Appealing websites make a difference with younger, tech-savvy dining crowd

As one of the so-called “Millennials,” or people born between 1977 and 1998, I spend a lot of time using the Internet, and it’s the first place I go when I want information. I don’t remember the last time I used the Yellow Pages or dialed information to find a restaurant. It’s faster and easier to look one up on Google or some other Internet search engine, and when I want to recommend a restaurant to my friends, I can just email them the link to its website.

Recently, some friends and I intended to try a new spot for dinner. I looked the restaurant up online to get directions, but it didn’t have a website. Instead, I found several links to lurid local news reports about an alleged crime committed in the parking lot of that very restaurant. That was enough to make us reconsider our dining options.

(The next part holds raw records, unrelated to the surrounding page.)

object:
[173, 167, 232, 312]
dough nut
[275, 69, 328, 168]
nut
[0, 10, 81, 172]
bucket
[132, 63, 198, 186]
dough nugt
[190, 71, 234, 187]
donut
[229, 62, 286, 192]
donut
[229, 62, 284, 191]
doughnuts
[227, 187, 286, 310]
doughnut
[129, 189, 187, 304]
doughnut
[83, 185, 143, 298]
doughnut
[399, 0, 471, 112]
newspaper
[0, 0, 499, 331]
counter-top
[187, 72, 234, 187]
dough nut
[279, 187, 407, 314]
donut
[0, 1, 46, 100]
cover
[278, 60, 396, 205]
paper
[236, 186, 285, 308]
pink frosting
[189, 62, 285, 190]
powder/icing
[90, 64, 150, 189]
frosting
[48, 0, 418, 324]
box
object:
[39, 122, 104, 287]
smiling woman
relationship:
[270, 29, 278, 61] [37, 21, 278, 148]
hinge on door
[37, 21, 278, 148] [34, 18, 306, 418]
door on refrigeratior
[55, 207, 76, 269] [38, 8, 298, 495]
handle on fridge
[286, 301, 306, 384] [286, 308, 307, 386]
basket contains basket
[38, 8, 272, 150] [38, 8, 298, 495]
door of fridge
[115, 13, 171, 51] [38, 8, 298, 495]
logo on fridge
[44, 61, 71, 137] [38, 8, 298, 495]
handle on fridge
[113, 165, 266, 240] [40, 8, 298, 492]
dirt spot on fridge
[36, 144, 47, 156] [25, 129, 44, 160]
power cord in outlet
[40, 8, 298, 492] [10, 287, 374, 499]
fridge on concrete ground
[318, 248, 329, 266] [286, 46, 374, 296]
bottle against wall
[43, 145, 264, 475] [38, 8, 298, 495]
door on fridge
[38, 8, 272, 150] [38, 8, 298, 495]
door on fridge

While admittedly extreme, this case drives home the importance of maintaining a Web presence. A restaurant without a website isn’t just missing out on a chance to reach new customers. It’s also giving up control over what Internet-savvy potential guests might see first when they go looking for it. When I search online for a restaurant with no website, I may wind up clicking on blog reviews by amateur food critics, or maybe even the website of a different restaurant with a similar name.

My favorite restaurant websites are the ones that are easy to find because every minute I spend looking for a restaurant is another minute a different restaurant might catch my eye. Ideally, the restaurant’s website will be among the first results when its name is entered into a search engine. It also helps if the domain name is easy to remember. A website does not need to be fancy, though. A bare-bones site with the restaurant’s name, address and phone number gives all the information a diner needs.

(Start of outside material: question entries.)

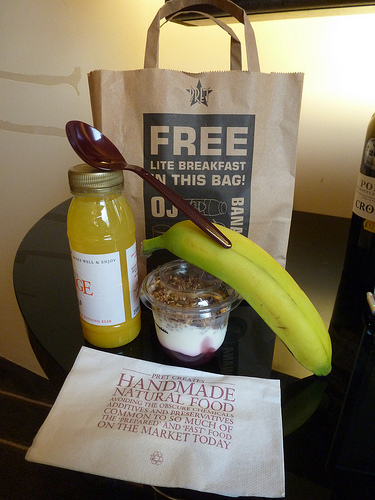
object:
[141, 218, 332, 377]
banana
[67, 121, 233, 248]
spoon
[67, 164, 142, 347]
bottle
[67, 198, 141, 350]
orange juice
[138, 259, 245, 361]
parfait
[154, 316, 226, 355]
yogurt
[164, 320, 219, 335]
fruit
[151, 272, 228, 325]
granola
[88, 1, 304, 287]
bag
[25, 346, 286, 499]
napkin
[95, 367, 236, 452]
print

Of course, a show-stopping website can make a big impression and convey information at the same time. And bells and whistles are always a nice touch.

The website for the Philadelphia-based Starr Restaurant Organization’s Buddakan, for example, is easy to find and navigate, and totally awesome to look at. Buddakan’s hours, location and phone number are right on the front page, and diners can even make reservations online. Menus, event information and a virtual tour of the restaurant are options on a pull-down menu, which is a fun interactive touch.

Artistic photos of the restaurant’s edgy, exotic interior give a good impression of its atmosphere. Loungey music adds to the cool, laid-back feeling, and there is a convenient button that turns it off, which is always appreciated by people browsing the Internet in areas that should be quiet.

Copious, artful photographs, music, animation and lots of buttons to click keep magpies like me browsing around a website a bit longer. And the more time I spend looking at a website, the more likely I am to remember it when making dining plans.